* [SÉRIE DE CONSIGNES]
1/ Reprenez l'extrait de page, de "C'est une première." à "leurs gouvernements respectifs.", en remplaçant "message d'alerte" par "appel à l'aide".
2/ Relevez, s'il vous plaît, tous les fonds d'investissement que l'extrait de page cite pour la France.

* [EXTRAIT DE PAGE]

C'est une première. Près de quatre-vingts cleantech européennes, dont les Français Verkor, Néolithe, GravitHy, Lhyfe, mais aussi le fabricant d'électrolyseurs suédois Stegra, le champion du stockage électrique à haute puissance estonien, Skeleton, ou encore le spécialiste de l'hydrogène vert allemand, Sunfire, et plusieurs fonds d'investissement (tels que, pour la France, Mirova, Axeleo, Aster, Eurazeo ou Supernova Invest ainsi que le fonds paneuropéen Verdane, Trill Impact ou le Belge Planet first) se sont regroupés pour adresser un message d'alerte à la Commission européenne et à leurs gouvernements respectifs.

* [DONNÉES FOURNIES]
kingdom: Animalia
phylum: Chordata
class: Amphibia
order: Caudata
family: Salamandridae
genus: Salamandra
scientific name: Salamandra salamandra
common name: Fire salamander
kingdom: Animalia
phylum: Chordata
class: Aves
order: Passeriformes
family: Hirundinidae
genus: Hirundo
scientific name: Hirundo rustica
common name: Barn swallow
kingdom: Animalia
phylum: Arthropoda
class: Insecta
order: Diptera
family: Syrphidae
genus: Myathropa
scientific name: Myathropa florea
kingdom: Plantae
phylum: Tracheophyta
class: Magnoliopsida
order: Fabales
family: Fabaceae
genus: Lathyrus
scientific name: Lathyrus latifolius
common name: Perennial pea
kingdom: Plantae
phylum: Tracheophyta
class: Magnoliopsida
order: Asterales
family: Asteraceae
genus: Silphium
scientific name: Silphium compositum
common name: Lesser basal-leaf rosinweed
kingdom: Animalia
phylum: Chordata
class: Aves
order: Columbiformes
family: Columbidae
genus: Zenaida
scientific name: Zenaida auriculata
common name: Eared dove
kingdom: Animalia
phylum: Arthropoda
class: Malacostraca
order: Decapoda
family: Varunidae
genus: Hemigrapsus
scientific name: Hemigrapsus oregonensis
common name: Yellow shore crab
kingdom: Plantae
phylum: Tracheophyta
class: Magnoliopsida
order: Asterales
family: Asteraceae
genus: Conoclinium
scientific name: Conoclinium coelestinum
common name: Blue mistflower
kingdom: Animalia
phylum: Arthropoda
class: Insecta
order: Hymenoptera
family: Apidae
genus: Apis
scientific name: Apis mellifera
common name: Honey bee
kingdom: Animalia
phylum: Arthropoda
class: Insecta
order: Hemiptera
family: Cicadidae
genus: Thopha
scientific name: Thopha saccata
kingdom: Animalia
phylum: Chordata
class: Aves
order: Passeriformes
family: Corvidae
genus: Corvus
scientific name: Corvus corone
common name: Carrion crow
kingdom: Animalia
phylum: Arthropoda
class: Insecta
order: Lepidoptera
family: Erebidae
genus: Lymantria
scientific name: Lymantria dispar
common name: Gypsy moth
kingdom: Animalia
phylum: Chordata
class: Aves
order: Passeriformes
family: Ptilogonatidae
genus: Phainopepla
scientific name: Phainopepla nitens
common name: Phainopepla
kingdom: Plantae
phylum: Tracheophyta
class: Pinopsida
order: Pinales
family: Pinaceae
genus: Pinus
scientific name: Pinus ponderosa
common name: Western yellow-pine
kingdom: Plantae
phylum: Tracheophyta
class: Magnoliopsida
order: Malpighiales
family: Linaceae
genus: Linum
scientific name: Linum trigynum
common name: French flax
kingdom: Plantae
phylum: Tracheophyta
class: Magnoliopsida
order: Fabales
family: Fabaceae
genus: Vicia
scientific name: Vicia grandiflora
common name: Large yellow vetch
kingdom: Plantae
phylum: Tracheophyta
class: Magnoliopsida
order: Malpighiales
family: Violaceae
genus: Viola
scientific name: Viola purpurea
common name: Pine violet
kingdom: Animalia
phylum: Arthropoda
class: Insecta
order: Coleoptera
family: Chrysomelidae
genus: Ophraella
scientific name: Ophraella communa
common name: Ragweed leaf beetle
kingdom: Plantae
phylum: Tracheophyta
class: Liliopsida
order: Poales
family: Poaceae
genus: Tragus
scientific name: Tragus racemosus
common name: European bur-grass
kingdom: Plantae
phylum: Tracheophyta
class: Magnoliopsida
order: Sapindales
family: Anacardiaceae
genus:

* [CORRIGÉ DE L'EXERCICE]
1/
C'est une première. Près de quatre-vingts cleantech européennes, dont les Français Verkor, Néolithe, GravitHy, Lhyfe, mais aussi le fabricant d'électrolyseurs suédois Stegra, le champion du stockage électrique à haute puissance estonien, Skeleton, ou encore le spécialiste de l'hydrogène vert allemand, Sunfire, et plusieurs fonds d'investissement (tels que, pour la France, Mirova, Axeleo, Aster, Eurazeo ou Supernova Invest ainsi que le fonds paneuropéen Verdane, Trill Impact ou le Belge Planet first) se sont regroupés pour adresser un appel à l'aide à la Commission européenne et à leurs gouvernements respectifs.

2/ Mirova, Axeleo, Aster, Eurazeo, Supernova Invest